== Task inputs

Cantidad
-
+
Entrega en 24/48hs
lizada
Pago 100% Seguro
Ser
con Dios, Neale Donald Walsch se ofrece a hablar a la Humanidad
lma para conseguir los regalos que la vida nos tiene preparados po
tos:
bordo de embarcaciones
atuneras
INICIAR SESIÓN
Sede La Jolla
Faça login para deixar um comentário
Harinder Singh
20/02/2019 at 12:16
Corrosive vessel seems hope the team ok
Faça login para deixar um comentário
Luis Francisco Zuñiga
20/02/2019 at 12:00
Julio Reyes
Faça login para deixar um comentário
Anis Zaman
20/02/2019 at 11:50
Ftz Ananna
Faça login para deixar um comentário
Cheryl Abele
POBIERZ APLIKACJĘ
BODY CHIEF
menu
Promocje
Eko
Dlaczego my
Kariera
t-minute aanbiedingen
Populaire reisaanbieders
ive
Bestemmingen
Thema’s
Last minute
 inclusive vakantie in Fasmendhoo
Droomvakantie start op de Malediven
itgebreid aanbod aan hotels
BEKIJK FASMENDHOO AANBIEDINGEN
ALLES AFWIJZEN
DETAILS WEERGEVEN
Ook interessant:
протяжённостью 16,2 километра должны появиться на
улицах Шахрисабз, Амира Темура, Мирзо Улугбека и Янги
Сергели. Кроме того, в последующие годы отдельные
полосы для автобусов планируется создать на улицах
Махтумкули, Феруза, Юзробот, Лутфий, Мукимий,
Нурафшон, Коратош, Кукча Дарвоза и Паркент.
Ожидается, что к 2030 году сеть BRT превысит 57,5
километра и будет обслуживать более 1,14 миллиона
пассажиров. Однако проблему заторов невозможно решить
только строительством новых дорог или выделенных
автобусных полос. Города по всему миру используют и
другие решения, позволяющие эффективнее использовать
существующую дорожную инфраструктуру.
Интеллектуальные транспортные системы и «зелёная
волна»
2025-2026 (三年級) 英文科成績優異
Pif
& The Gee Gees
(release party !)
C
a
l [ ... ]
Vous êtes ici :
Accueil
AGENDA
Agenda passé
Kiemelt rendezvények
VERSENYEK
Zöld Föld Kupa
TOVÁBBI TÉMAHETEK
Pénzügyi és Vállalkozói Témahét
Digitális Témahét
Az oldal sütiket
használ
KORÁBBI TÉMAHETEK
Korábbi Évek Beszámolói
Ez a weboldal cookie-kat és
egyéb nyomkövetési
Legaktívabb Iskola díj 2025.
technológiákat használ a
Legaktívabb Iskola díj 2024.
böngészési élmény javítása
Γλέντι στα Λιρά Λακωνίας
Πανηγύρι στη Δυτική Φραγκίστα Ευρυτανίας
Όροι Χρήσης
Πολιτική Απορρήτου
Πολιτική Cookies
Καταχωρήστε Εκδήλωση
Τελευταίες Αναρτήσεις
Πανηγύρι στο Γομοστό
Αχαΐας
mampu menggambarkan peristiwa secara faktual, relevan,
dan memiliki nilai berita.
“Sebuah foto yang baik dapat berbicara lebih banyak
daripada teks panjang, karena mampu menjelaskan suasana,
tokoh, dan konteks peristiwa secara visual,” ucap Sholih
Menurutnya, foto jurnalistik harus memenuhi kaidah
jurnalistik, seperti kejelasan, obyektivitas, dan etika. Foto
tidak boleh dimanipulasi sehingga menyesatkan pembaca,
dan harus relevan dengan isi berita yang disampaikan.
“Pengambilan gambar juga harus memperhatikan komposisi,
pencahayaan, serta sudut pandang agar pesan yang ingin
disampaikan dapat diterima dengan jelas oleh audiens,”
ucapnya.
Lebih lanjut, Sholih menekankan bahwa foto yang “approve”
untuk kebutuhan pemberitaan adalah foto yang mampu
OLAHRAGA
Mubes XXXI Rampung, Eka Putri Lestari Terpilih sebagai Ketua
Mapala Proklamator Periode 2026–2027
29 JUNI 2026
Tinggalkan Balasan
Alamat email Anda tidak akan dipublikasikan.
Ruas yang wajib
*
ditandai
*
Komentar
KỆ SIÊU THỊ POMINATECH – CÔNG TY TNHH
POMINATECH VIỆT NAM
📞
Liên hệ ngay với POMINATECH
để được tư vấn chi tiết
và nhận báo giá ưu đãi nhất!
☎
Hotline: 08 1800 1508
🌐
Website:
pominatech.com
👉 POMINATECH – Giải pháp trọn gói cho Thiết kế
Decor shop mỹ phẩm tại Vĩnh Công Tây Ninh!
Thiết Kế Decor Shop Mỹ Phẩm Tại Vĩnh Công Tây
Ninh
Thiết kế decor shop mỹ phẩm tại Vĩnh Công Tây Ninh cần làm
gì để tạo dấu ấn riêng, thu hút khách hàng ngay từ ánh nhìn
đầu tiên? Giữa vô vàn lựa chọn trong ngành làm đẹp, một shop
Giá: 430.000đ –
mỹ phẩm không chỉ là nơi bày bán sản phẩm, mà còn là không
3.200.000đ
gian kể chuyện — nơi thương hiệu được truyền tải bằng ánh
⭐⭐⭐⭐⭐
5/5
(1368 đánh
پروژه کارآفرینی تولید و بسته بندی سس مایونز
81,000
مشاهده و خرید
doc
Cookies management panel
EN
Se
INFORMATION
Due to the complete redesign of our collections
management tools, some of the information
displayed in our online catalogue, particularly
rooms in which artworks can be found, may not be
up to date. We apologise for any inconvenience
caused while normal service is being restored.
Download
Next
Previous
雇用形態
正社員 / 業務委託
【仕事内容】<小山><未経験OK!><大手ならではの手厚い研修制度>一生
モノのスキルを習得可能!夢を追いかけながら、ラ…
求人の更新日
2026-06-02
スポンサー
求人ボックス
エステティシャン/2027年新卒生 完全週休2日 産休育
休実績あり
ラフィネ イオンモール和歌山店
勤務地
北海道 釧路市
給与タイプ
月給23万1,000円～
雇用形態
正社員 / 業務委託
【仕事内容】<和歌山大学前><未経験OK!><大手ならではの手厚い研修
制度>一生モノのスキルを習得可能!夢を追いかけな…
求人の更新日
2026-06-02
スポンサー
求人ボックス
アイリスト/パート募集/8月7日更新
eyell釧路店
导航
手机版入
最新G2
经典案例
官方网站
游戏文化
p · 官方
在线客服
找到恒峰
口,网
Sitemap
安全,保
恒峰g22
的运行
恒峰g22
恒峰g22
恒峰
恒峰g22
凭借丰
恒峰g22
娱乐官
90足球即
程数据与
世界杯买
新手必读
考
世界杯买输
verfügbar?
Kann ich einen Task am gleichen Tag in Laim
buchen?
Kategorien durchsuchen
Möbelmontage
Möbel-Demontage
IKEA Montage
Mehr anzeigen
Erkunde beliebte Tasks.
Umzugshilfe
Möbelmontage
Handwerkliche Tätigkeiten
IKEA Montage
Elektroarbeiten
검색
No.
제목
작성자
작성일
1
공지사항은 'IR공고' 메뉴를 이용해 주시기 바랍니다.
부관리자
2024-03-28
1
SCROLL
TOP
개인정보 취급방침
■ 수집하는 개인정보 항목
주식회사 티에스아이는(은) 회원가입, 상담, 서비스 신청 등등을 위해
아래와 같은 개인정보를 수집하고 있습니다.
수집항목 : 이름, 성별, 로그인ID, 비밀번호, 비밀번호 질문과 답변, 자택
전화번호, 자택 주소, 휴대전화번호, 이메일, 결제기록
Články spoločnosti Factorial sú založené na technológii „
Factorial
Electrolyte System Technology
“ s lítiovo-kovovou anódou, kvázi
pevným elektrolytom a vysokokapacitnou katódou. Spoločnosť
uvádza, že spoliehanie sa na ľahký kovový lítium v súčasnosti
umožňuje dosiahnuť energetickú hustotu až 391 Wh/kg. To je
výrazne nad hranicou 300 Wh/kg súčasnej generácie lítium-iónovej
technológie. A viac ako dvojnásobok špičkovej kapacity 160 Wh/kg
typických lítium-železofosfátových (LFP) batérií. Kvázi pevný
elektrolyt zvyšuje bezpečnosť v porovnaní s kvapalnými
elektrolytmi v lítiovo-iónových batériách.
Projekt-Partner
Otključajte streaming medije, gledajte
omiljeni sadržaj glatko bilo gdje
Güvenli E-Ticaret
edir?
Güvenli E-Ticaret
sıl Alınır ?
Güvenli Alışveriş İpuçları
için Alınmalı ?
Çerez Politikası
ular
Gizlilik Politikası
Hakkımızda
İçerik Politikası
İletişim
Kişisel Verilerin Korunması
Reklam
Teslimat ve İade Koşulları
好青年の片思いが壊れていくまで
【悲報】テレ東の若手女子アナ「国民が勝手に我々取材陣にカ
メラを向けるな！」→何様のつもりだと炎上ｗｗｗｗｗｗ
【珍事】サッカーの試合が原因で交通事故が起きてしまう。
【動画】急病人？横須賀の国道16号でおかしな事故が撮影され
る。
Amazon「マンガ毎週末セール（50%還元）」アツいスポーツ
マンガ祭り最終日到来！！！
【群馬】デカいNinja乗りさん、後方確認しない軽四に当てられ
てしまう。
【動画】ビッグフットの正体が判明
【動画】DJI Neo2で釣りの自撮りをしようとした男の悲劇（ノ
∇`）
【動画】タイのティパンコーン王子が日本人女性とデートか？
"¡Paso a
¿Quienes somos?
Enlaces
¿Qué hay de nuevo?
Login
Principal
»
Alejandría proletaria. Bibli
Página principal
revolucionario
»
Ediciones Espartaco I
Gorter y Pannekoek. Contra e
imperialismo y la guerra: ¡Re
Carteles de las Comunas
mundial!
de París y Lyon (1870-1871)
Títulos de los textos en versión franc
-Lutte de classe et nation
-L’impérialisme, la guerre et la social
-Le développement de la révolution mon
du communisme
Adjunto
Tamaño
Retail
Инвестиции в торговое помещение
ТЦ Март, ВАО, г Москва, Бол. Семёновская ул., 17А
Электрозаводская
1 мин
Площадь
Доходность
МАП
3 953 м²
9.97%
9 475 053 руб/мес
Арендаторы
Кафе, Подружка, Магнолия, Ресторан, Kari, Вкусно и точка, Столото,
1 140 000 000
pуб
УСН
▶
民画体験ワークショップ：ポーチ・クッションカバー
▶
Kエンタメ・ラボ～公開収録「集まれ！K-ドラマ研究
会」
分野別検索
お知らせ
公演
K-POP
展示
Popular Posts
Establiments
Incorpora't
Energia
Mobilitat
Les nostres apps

====

**Work instruction**
Please find how many lines in the records hold "management", then give that number with nothing else.

**Exercise response**
2